Caution Prairie Dogs Have the Plague
This was the sign that I read as Dad and I sped southeast to his little red farmhouse in the middle of nowhere. He was waiting for me at the airport after I had endured two horrifying flights – the worst I have taken in nine years including the trip to Mongolia where the engine burned out over the Bering Sea. This time, I seriously thought I was going to die. So much so that I texted my studio manager the name of a business advisor to help her close the business if I died, and I called my boyfriend to say “hello” which basically meant goodbye. The weather was atrocious – dark purple green clouds with bolts of lightening. The wind was blowing so hard the airplane was rocking, and it was pouring rain. Only later did I find out that they reported funnel clouds at Denver Airport at the time we were taking off. My father was the one who told me this, he was very worried for me too.
Driving south, I was driving because Dad still has his injured arm and his car is a stick shift. But Dad is a good backseat driver. Good means bad and immediately he was driving me crazy. I have to say from the get-go, I was PMSing, extremely tired because I had only had 3 hours of sleep the night before, and partially annoyed to be back in South Dakota again after having just left. It doesn’t mean I don’t love my Dad, it just means that I was tired, hormonal and somewhere I didn’t particularly want to be. So all this combined with the fact that I thought I was going to die, it is needless to say, but I was on edge.
The first day here, Dad and I were at each other, which is very rare for us. We usually get along very well. We usually laugh and joke and have a jolly good time. Not on Tuesday. Fortunately Tuesday came and went. We both woke up on Wednesday realizing that we had to shake it off. We don’t talk about things like this in our house, well except for me, which is why I was such an outsider growing up. But not saying anything, Dad and I started a new as if Tuesday never happened. And the day took a different path. We decided to go arrowhead hunting at a secret location in the Badlands with his Lakota friend, Dick. He and Dick have been friends for more than 30 years.
The Eagle Rock singers were singing powwow tunes as we headed into the Badlands in the Subaru. We drove and drove and drove. Dick brought some fresh hazelnuts, which were amazing. I have never tasted fresh nuts like this before. After driving for two hours we came to a barbwire fenced gravel road.
It was hot. Suddenly, Dick said here, and I stopped. We were in the middle of nowhere. We got out and grabbed our stuff. We were armed – they with the guns, me with the camera and backpack. Then, we started walking, and walking and walking. At one point, Dad peeled away from us and disappeared down into a canyon.

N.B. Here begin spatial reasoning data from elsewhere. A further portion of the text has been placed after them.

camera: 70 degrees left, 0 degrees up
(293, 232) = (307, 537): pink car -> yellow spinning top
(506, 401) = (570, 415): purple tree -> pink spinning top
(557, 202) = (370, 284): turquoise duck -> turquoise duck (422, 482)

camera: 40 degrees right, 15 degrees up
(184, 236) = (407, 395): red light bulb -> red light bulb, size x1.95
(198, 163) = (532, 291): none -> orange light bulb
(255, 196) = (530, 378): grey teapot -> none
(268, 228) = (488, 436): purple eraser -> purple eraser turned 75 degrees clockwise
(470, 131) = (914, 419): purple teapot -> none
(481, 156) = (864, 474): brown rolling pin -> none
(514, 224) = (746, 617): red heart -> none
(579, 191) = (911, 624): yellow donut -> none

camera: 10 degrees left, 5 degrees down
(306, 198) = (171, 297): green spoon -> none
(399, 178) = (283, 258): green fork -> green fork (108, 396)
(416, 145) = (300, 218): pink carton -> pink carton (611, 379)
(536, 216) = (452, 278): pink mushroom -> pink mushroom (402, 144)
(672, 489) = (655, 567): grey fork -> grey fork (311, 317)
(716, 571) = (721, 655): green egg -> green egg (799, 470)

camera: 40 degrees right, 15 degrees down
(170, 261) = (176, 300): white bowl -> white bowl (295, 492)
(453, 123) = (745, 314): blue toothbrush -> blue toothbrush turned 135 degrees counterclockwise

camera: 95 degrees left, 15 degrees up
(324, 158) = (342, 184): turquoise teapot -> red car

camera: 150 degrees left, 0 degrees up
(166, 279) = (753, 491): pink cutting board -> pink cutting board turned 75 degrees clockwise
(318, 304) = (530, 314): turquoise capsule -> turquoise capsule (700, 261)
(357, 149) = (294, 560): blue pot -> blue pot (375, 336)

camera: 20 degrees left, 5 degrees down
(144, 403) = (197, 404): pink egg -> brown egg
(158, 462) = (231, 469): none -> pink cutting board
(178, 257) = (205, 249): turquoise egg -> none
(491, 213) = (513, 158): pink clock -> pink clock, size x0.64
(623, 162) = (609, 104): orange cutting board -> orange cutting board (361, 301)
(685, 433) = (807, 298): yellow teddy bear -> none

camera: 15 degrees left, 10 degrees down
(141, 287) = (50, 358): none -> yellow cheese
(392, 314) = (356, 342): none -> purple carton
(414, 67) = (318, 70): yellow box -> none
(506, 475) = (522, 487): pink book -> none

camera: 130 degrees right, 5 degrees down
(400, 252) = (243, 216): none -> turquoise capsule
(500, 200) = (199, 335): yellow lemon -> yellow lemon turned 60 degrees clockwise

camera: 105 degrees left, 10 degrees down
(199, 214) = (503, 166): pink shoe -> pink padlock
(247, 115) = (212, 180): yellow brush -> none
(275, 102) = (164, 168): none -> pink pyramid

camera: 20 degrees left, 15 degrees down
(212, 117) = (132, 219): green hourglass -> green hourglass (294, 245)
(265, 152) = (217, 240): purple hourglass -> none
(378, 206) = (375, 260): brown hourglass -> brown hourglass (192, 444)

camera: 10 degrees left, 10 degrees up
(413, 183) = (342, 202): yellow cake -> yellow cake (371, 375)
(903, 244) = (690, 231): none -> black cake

After about two hours we had to head back. We could no longer see Dad in his white cowboy hat and we were a long ways a way from the road. When we got back to the car, we all had a drink of water and showed each other what we found. Then the guys pulled out the guns so I could practice firing. I fired a Beretta and a 32. All of a sudden out of nowhere three large SUVs drove past. It was a bunch of guys with the School of Mines who were on cleanup of the bombing range. The area near where we were arrowhead hunting used to be a bombing range during WW2 and there is tons of live ammo buried out there. We hid the guns. Not sure why, but we were on the Rez and that is what you did, I guess. The big white guys in these trucks were rubber necking to check us out. All I could think of is how strange it must look in the middle of nowhere, in the land of USA-made trucks, stood 3 people beside a Subaru, me a scrawny dark-haired chick wearing a cowboy hat, Dad, an old silver-haired guy with a bigger cowboy hat, and an Indian guy with a ball cap on, just hanging out. Of course, I was firing guns. I loved the wacky adventure of it all. It felt like a bizarre spaghetti western.
On the way back, Dick fed us strawberries from the back seat, as Dad talked about how much he loved the Badlands and South Dakota. This is Dad’s country, Dad’s paradise. He loves it so much out here. I used to love it too when I was a kid. It is a great place to visit, if you are a kid. I do like seeing it through his eyes, and spending time with him let’s me do that. But for me, it isn’t paradise. It is somewhere that my Dad lives that I come to visit. But right now I love the three places that I can call home – Seattle, San Francisco, and New York, and I love the work that takes me there – maternity photography and family photography. It is also this work that gives me the time off so I can go and take care of Dad in South Dakota.